わからなくても、カイマンならもしかしたら納得してくれるかもしれないけど。
「……ものは相談なんだが。リリィ嬢かカトレア嬢をリーズナル家に嫁がせる気はないかね」
「うちに、っていうとカイマンにか?」
「そうなるだろうね」
リーズナル卿からの相談事に僕が問い返すと、カイマンがあっけらかんと返事をした。
自分の伴侶のことだろうに、少しも狼狽える素振りがないな、こいつ。貴族ってのはそういうものなのかもしれないけどさ。
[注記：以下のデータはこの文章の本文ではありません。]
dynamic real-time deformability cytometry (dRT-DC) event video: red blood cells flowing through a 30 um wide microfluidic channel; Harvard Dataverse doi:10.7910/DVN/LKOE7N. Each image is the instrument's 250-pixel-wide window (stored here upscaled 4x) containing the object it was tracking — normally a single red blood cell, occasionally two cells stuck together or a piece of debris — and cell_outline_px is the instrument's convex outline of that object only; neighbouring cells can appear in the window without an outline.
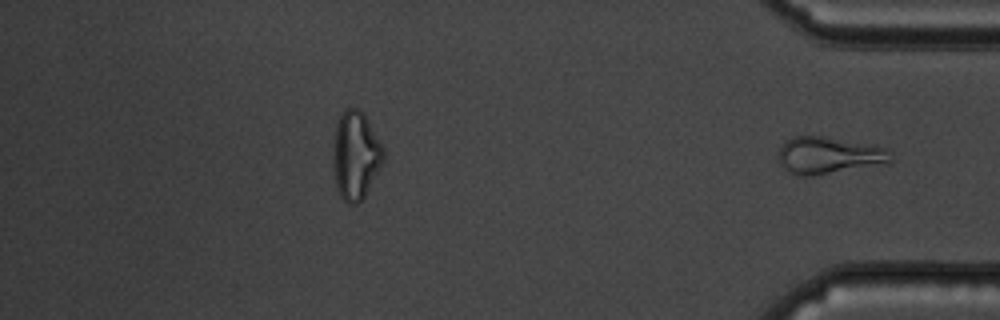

「どうだろうか。リーズナル家とハウレル家の関係も、より強固なものとなるだろう」
「って言われてもな。そういうのは本人たちの気持ちを聞いてくれ」
「……君はそう言うだろうなと思っていたよ……はぁ」
「ネタばらしをすると、すでに当人たちからは断られているのさ。『主人の望むように在りたい』と、ね」
カイマンは僕らのやりとりを見て、くつくつとしのび笑いを漏らした。
リーズナル卿はこれ見よがしに肩を落としてみせるものの、さして残念そうでもないあたり、本人の言う通り予期した通りの答えだったんだろう。
「いっそカイマンが女であればなぁ……」
「え、なにそれ僕に嫁がせるってことか!? やだよ!?」
「べつに当家に婿に来るのでも一向に構わんが。なんなら試しに義父と呼んでみるかね」
「やだよ!?」
「つれないじゃないか、友よ」
「顔が近い! 寄んな!」
笑った顔がほんと親子だなこいつら!
……なんて思っていると。
「追加です。最重要案件、重要案件が2つずつ」
「あ、ああ……」
「では」
音もなく、すすすっと執務室へと入ってきていたリリィが新たな書類を山に追加した。直前まで笑っていたリーズナル卿の目が一瞬で死んだ。
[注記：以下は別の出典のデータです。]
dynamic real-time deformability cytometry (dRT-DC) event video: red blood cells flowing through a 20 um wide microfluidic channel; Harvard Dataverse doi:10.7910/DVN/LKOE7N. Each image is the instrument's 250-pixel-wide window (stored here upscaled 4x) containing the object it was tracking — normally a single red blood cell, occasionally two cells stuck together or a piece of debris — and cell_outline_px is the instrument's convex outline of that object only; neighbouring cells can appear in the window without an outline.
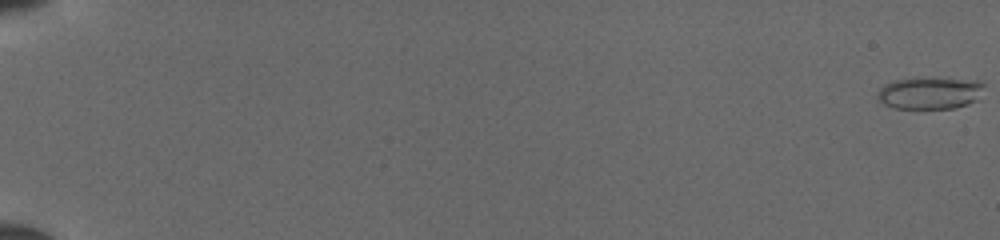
{"species": "common noctule bat (a hibernating species)", "species_latin": "Nyctalus noctula", "temperature_condition": "cold", "stored_images_in_passage": 10, "camera_frame_rate_fps": 3000, "um_per_image_px": 0.085, "animal": {"sex": "female", "body_mass_g": 19.5, "forearm_length_mm": 54.1}, "frame": {"image": 1, "passage_image": 1, "time_ms": 0.0, "image_size_px": [1000, 240], "cell_outline_px": [[984, 84], [980, 100], [956, 108], [896, 108], [884, 104], [876, 96], [876, 92], [884, 84], [896, 80], [912, 76], [920, 76], [984, 80]], "centroid_in_image_um": [79.09, 7.86], "position_along_channel_um": 5.9, "area_um2": 20.81}}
リリィは部屋から退出する間際、「失礼します」と僕の脇腹に頭突きをかましてから颯爽と去っていった。なんなんだ、その流行り。
「…………仕事、手伝おうか?」
「助かる……」
僕が『らいぶ会場』の件を聞きそびれたことに思い至ったのは、慣れない書類確認で強ばった肩をまわしながら執務室をあとにしてからしばらくしてのことだった。